Je trouve qu’il y a un aspect carnet de voyage, comme si tu croquais quelque chose que tu voyais, sauf que c’est de l’imaginaire. Comment as-tu choisi les images et ce rendu-là ?

Valentin : C’est ce qu’on m’a dit, et c’est vrai que j’aime beaucoup les paysages, et j’aime beaucoup les paysages assez imaginaires avec parfois des architectures un peu étranges, tout ça. C’est des choses que j’aime bien retranscrire comme si je les voyais, comme si c’était des choses que j’expérimente moi-même, parce que dans un sens je les expérimente en les imaginant. C’était peut-être une espèce de carnet de voyage dans mon imaginaire. En plus le personnage principal traverse ces décors, je voulais qu’il y ait une petite forme d’émerveillement ou en tout cas de questionnement : qu’est-ce que c’est que toutes ces choses, qui ont l’air si différentes et pourtant si proches ? C’est ce que j’aime bien aussi quand je voyage, même en France. C’est la variété des environnements, on passe de trucs très urbains à la campagne, puis c’est la montagne d’un seul coup, etc. C’est quelque chose m’intéressait en termes de travail.

Tu pratiques le carnet d’observations ?

Valentin : Oui, c’est quelque chose que j’ai beaucoup fait, même si récemment j’ai eu moins le temps. Mais c’est quelque chose que j’aimerais continuer dans le futur, pourquoi pas avec un carnet de voyage d’un vrai voyage (rire), comme je l’avais fait plus jeune. J’aime les deux, mais pour l’instant ça m’intéresse plus de travailler sur l’imaginaire. 

Est-ce que tu avais une envie d’écriture surréaliste ? Tu as vraiment des figures qui sont propres au rêve, on reconnaît peut-être du Jérôme Bosch ou des choses comme ça dans tes planches ? 

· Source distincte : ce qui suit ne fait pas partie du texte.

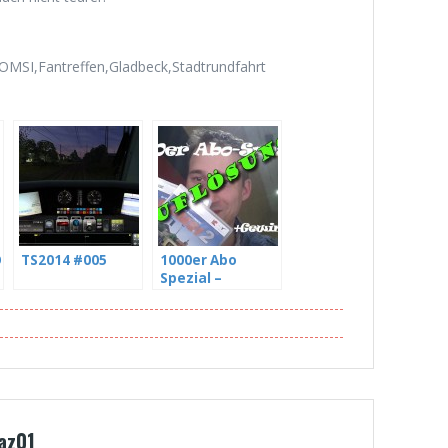
,OMSI,Fantreffen,Gladbeck,Stadtrundfahrt
O
TS2014 #005
1000er Abo
Spezial –
Gewinnspielaufl
ösung –
Herzlichen
Glückwunsch
az01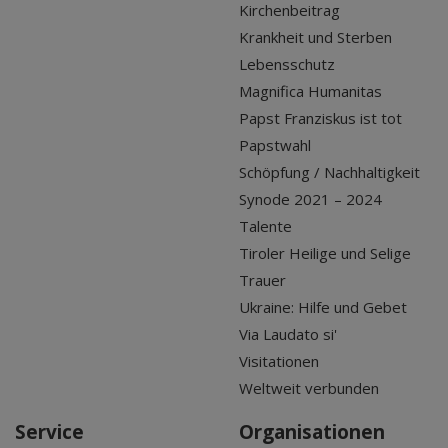
Kirchenbeitrag
Krankheit und Sterben
Lebensschutz
Magnifica Humanitas
Papst Franziskus ist tot
Papstwahl
Schöpfung / Nachhaltigkeit
Synode 2021 – 2024
Talente
Tiroler Heilige und Selige
Trauer
Ukraine: Hilfe und Gebet
Via Laudato si'
Visitationen
Weltweit verbunden
Service
Organisationen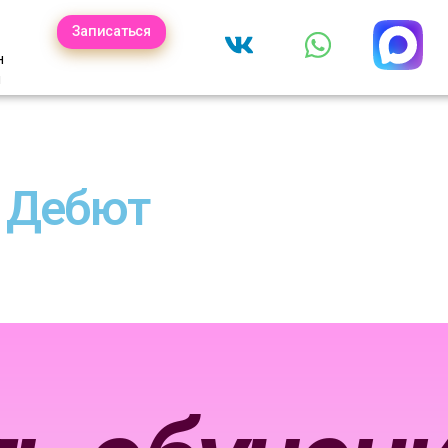
Записаться
н
ы
 Дебют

Valentin : Oui, c’était vraiment à la base de mon processus. Sur l’écriture c’était assez libre, je me suis dit que j’allais essayer ça pour ce premier livre, et le prochain je ferai l’inverse, comme ça j’aurai le temps d’expérimenter les deux. Et cette fois-ci c’était assez libre, souvent c’était des idées qui en amenaient d’autres, par symbolique ou même juste parce qu’elles s’attiraient, et je trouvais ça intéressant. Quand tu parles de Bosch, un truc qui m’a beaucoup inspiré dans ses peintures c’est qu’il y a une retranscription d’un imaginaire qui a l’air un peu patchwork, mais qui fonctionne comme un tout. Il y a une forme de curiosité qui se crée autour de cette étrangeté un peu inquiétante, et c’est peut-être ce que j’aimais bien, le fait de créer une forme d’étrangeté. Même dans l’histoire. En tout cas c’est vrai que j’ai pas mal travaillé par association d’idées sur ce livre.

Charles Ameline [L’un des éditeurs de Réalistes, lire son interview ici] : Mais dans tes planches on sent beaucoup d’influences classiques, Bosch, Gustave Moreau, l’Enfer de Dante ? 

Valentin : Beaucoup d’influences classiques que je mélange à beaucoup d’autres choses, mais oui c’est vrai. Moi j’aimais bien aussi Claude Ponti, ça m’a vachement inspiré dans certaines formes. Même les Barbapapa en vrai ! (rire) En fait, ce que j’aime beaucoup chez Jérôme Bosch c’est ses architectures, je les trouve complètement incroyables. On sent qu’il créait à partir de ce qu’il voyait et de ce qu’il pouvait vivre au jour le jour, et que dans sa tête ça formait une espèce de mélange cohérent et en même temps incohérent.

Je vois dans ce premier boulot une grande attention au mouvement, à la vitesse, est-ce que c’est quelque chose que tu as travaillé particulièrement ou tu le fais naturellement ?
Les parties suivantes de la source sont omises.